Antes de votar o projeto de lei que engorda os salários do primeiro escalão do governo estadual, os deputados terão uma conversa no Palácio Iguaçu. Ficou acertado ontem à noite, depois de uma reunião, que a base aliada vai se encontrar ainda hoje com o secretário-chefe da Casa Civil, Caíto Quintana. Oficialmente, os deputados não admitem em hipótese alguma que nesta conversa pretendem barganhar com o governo o ônus do aumento salarial. Ainda mais num momento político delicado em que se discute, paralelamente, o veto à retroatividade do aumento dos professores da rede pública por ferir, de acordo com o governo, os limites da Lei de Responsabilidade Fiscal (LRF).

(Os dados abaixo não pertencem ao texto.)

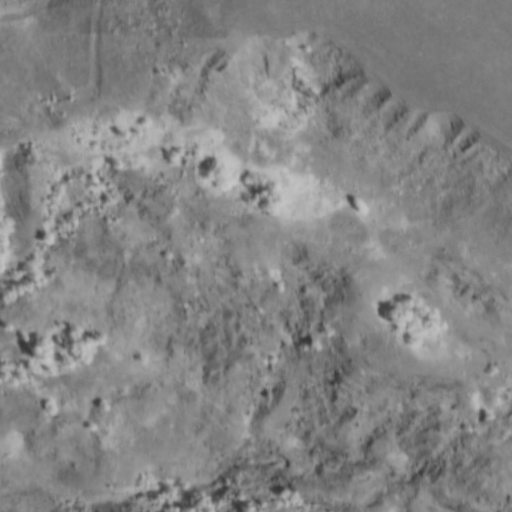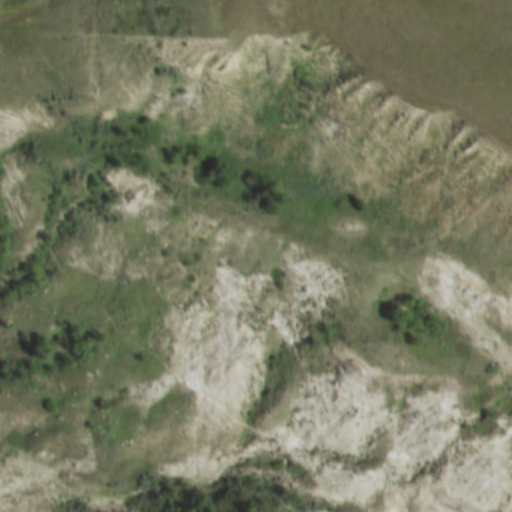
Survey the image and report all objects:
road: (23, 14)
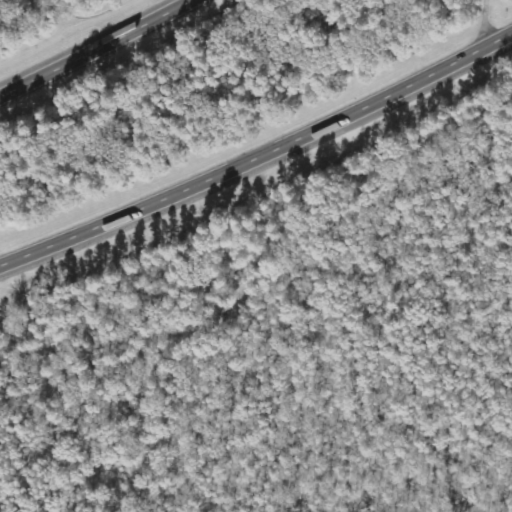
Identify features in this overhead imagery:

O que os deputados vão levar à reunião com Caíto hoje são reclamações do tratamento que os secretários de Requião vêm dispensando à base aliada. Na reunião de ontem citou-se um exemplo, envolvendo inclusive o chefe da Casa Civil. Segundo os deputados do PT, Caíto distribuiu recursos na região Sudoeste acompanhado do deputado federal da região, Nelson Meurer (PP), o que revoltou os deputados estaduais Luciana Rafagnin (PT) e Augustinho Zucchi (PDT). ''O chefe da Casa Civil está atuando como um deputado. Temos inúmeras reclamações envolvendo outros secretários. Não dá mais para aguentar esse tratamento'', reclamou um deputado ontem, que não quis se identificar com medo de retaliação.
Apesar de ter adiado a votação, Natálio Stica dizia ontem que a votação do projeto deve ser realizada ainda esta semana, mas para isso ninguém pode pedir vistas ao projeto na reunião da CCJ de logo mais. O líder do governo na Casa chegou a cogitar a possibilidade de transformar a sessão em comissão geral o que agiliza a tramitação da matéria, que não precisa passar pelas comissões da Casa mas desistiu da idéia após receber uma garantia de Fonseca de que o assunto será analisado hoje na CCJ. Fonseca, apesar de pertencer ao mesmo partido de Stica, não escondia ontem a sua irritação com a pressa em analisar a matéria.
Stica chegou a cogitar a possibilidade de reunir numa mesma sessão o aumento dos secretários e o veto ao plano dos professores. O líder do governo na Assembléia é favorável ao aumento dos salários de R$ 5,9 mil para R$ 11,9 mil. ''Pelas funções que exercem, os secretários ganham pouco. O impacto no orçamento do Estado vai ser mínimo, cerca de R$ 163 mil a mais em gastos por mês. Isso significa apenas 0,01%. da folha de pagamento'', destacou Stica.